Like most fractures, trauma from events such as falls, accidents, car crashes cause distal radius fractures. Most occur from falls on an outstretched hand (FOOSH).
What are the symptoms?
Fractures can be accompanied by pain, deformity, and swelling.
How is it diagnosed?
A physical examination is important to evaluate the injury, assess for whether a fracture has broken the skin, assess the status of the nerves and blood vessels, and for associated conditions.
What is the treatment?
The treatment of distal radius fractures varies considerably depending on both patient-based and fracture-based factors.

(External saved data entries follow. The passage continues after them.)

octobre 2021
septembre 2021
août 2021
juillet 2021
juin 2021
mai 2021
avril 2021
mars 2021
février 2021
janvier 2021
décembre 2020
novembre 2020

The age, activity level and the particular imaging characteristics of the fracture can all be important considerations. When fractures are initially encountered and widely displaced, meaning the bones are not in their normal or acceptable alignment, a reduction, or realignment, of the fracture is recommended, followed by splinting. This maneuver relieves pressure on nerves and blood vessels, helps with pain, and reduced soft tissue trauma. If subsequent alignment on xrays is felt to be adequate, the fracture may be treated without surgery. Some fractures may not require any reduction. Conservative treatment then proceeds with immobilization, typically in a cast. Depending on the fracture, return visits for follow up xrays spaced 1-2 weeks apart may be necessary to ensure that the fracture alignment is maintained during immobilization. When xrays show alignment that is inadequate, surgery is recommended. The goal of surgery is to restore acceptable alignment while providing the stability to allow early motion or rehabilitation. Hardware, typically a variety of plates and screws or pins, are inserted into the bone to hold the alignment. The fracture anatomy and surgeon experience typically determines the optimal fixation strategy to address the wrist fracture.
After surgery, the surgeon decides the appropriate time to start range of motion to optimize the patient’s recovery. Typically range of motion exercises are started after 1-2 weeks and splinting may continue for about 4-6 weeks. Fractures usually heal within 6 weeks, but the rehabilitation from a wrist fracture can often extend longer, continuing to improve for several months, to a year or longer.